As I understand it the Russians have the manufacturing capacity to build most of the more basic microprocessors and microcontrollers and other critical components used in military equipment. The stuff for the civilian market however is all imported.

Older Russian CPUs are based on a purely domestic design, but newer ones are licensed derivatives of SPARC, MIPS, ARM, or RISC-V.
 
Surely there is a demand for electronics in civilian products? Many of these things are duel use even if they are not military standard. Lasers and optoelectronic sensors have industrial applications.

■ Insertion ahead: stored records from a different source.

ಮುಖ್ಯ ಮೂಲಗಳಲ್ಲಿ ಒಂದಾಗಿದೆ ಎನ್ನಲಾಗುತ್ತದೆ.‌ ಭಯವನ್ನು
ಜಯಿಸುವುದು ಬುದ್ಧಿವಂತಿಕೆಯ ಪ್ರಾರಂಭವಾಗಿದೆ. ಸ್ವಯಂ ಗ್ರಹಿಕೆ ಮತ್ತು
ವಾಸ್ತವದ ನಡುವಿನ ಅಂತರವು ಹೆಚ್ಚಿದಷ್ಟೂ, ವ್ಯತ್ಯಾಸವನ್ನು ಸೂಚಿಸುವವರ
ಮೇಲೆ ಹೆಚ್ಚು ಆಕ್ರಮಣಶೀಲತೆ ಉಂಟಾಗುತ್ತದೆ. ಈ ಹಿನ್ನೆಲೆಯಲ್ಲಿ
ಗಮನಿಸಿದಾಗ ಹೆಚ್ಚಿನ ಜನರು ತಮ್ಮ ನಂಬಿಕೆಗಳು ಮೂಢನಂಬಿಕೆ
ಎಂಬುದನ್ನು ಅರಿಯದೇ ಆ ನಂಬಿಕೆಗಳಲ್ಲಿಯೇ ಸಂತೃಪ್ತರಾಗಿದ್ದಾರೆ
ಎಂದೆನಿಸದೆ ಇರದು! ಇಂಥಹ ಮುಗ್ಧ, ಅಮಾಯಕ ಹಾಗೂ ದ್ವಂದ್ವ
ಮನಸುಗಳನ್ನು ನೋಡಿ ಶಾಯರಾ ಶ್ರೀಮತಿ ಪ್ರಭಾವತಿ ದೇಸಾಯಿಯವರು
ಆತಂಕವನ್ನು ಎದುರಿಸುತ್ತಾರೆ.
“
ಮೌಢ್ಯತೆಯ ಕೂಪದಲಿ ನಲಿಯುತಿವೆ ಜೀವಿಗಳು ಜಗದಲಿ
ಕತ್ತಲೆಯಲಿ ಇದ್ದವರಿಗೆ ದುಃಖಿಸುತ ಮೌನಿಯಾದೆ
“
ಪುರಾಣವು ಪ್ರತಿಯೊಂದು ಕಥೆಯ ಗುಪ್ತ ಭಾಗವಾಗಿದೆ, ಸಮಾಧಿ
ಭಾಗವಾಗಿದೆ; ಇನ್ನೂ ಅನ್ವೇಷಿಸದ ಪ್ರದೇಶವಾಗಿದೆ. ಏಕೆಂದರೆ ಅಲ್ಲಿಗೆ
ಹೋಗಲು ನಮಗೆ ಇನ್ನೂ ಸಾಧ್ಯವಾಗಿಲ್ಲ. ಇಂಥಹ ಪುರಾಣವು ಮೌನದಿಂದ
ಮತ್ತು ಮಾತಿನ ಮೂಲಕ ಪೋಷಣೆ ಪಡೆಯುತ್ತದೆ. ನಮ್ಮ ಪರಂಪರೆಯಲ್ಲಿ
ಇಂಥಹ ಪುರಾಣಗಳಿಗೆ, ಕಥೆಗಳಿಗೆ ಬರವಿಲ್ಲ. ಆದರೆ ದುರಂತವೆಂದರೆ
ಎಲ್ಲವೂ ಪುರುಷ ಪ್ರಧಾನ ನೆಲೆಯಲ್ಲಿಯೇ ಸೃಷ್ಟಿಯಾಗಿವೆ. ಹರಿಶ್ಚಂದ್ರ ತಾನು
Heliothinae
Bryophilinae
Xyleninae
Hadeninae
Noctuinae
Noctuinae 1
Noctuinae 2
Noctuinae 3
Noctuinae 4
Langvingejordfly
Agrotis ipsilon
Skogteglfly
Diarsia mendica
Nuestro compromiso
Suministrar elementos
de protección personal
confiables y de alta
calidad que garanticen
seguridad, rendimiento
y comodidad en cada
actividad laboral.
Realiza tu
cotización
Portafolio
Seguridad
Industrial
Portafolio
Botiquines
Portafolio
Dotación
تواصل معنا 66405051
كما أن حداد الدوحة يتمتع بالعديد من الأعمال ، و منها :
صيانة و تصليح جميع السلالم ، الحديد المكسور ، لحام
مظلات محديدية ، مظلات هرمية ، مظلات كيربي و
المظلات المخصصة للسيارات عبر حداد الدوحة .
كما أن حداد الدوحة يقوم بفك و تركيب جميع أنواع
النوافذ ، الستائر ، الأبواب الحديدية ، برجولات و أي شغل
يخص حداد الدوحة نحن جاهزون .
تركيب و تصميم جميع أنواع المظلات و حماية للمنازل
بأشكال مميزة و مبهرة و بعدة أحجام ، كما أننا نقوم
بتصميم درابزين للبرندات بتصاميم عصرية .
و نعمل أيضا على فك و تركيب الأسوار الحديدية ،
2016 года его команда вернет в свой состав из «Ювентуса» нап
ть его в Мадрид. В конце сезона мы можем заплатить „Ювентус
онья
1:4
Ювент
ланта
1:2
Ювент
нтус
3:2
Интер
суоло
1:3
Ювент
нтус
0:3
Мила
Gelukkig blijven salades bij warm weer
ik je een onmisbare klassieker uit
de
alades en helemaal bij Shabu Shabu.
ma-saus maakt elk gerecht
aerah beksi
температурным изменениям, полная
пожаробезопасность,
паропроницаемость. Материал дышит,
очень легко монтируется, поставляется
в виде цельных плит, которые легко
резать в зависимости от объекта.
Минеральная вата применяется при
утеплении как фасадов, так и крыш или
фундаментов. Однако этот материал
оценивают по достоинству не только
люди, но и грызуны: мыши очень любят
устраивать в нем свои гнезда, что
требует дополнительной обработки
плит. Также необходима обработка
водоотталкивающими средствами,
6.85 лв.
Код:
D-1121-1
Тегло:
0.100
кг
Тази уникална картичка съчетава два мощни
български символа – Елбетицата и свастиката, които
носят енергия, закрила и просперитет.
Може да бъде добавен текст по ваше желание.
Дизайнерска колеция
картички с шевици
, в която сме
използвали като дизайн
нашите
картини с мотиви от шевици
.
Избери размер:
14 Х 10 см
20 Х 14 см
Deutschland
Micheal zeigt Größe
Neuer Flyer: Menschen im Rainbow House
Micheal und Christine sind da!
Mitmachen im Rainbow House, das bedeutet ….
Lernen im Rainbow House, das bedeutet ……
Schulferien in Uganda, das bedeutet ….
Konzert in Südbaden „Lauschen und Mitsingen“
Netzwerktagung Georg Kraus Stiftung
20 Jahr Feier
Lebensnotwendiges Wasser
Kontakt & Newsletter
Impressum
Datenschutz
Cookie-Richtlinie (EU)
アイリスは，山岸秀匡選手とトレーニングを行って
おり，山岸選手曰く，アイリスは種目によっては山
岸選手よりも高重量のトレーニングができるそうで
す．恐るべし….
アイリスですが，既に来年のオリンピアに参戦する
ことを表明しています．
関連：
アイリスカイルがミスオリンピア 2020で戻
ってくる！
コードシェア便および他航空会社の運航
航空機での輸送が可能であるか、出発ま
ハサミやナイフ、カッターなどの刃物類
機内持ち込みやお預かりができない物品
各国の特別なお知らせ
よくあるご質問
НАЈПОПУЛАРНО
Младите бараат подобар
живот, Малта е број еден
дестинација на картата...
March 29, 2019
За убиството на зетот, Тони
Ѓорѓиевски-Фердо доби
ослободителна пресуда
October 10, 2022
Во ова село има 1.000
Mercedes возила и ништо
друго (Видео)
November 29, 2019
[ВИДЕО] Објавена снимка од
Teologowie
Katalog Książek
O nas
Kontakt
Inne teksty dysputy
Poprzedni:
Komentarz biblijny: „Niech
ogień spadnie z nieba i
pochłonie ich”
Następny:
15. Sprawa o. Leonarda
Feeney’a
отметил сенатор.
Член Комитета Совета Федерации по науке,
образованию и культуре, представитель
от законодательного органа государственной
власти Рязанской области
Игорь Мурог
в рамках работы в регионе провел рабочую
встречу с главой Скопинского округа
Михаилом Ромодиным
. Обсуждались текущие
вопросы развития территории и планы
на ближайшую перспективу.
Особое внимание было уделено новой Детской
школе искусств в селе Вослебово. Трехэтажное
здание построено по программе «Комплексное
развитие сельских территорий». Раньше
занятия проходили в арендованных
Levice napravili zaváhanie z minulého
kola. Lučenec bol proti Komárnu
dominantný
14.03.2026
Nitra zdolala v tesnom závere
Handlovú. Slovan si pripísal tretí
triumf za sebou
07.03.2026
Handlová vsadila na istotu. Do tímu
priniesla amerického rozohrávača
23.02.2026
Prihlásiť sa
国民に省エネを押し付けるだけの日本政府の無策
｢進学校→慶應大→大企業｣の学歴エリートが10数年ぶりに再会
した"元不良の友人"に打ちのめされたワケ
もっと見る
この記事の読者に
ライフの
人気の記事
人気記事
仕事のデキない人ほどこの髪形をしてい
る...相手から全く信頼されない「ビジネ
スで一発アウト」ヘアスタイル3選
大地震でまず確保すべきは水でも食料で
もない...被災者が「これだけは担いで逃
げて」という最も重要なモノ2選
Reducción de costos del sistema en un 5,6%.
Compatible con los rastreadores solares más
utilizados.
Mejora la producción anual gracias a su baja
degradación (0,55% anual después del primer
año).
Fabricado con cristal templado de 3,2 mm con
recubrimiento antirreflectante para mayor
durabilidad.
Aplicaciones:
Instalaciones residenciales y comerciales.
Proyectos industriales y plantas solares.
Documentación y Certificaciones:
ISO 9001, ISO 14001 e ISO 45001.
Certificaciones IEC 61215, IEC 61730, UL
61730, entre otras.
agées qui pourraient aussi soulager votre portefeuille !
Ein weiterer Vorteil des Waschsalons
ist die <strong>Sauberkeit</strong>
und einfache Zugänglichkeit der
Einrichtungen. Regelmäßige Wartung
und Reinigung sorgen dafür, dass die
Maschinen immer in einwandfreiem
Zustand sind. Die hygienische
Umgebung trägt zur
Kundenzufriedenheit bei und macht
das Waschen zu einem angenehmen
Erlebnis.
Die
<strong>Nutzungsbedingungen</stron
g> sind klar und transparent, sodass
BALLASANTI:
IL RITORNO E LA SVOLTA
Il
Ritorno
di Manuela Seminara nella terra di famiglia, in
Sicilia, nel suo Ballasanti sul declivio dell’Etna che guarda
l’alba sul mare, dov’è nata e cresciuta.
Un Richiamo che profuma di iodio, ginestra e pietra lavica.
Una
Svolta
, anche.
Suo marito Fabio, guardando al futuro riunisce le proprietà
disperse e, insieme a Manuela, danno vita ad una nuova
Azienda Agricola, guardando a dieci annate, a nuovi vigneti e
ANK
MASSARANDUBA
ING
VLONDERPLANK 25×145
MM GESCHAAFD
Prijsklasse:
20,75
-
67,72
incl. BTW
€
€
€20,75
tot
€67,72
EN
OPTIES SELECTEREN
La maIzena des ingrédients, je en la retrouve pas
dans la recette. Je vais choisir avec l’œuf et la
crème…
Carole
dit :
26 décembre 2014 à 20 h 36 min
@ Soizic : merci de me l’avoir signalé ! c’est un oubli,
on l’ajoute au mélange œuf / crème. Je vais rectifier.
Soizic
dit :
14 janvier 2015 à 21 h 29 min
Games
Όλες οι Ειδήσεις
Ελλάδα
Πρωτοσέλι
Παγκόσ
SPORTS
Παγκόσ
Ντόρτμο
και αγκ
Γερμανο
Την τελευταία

Yes - but why would you buy some sporky thing when the best is available and damned cheap?

 
Surely there is a demand for electronics in civilian products? Many of these things are duel use even if they are not military standard. Lasers and optoelectronic sensors have industrial applications.
Like most other countries, the Russians import most of their consumer electronics from China.

The first guided bombs were used in the Second World War. The Americans used them in Vietnam, and we used them in the Falklands. Just how old are the Russian jets?
Is every jet in the RAF capable of using every weapon in the RAF inventory? I don't think so. Stuff has to be integrated, that costs money, and in the case of older planes it often makes more sense from a cost basis to just use up the remaining life in older planes with a more limited capability than to spend money on upgrading old kit.